§ WHAT YOU WILL DO
Rewrite the lines below as a JSON list of strings, one string per line, with blank lines skipped. Leave the pictures out of the list.
Start of TASK DATA
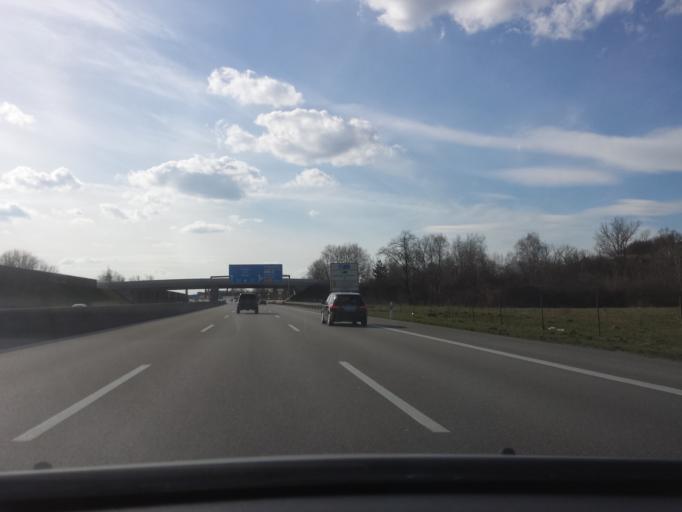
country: DE
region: Bavaria
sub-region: Swabia
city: Gersthofen
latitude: 48.4136
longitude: 10.8975
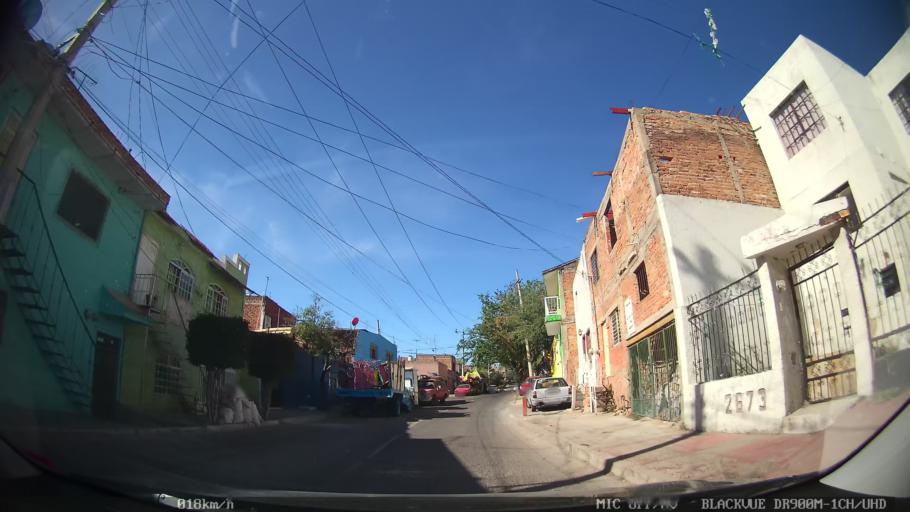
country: MX
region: Jalisco
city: Tlaquepaque
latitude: 20.6902
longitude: -103.2762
End of TASK DATA
§ EXERCISE RESULT
[
  "country: DE",
  "region: Bavaria",
  "sub-region: Swabia",
  "city: Gersthofen",
  "latitude: 48.4136",
  "longitude: 10.8975",
  "country: MX",
  "region: Jalisco",
  "city: Tlaquepaque",
  "latitude: 20.6902",
  "longitude: -103.2762"
]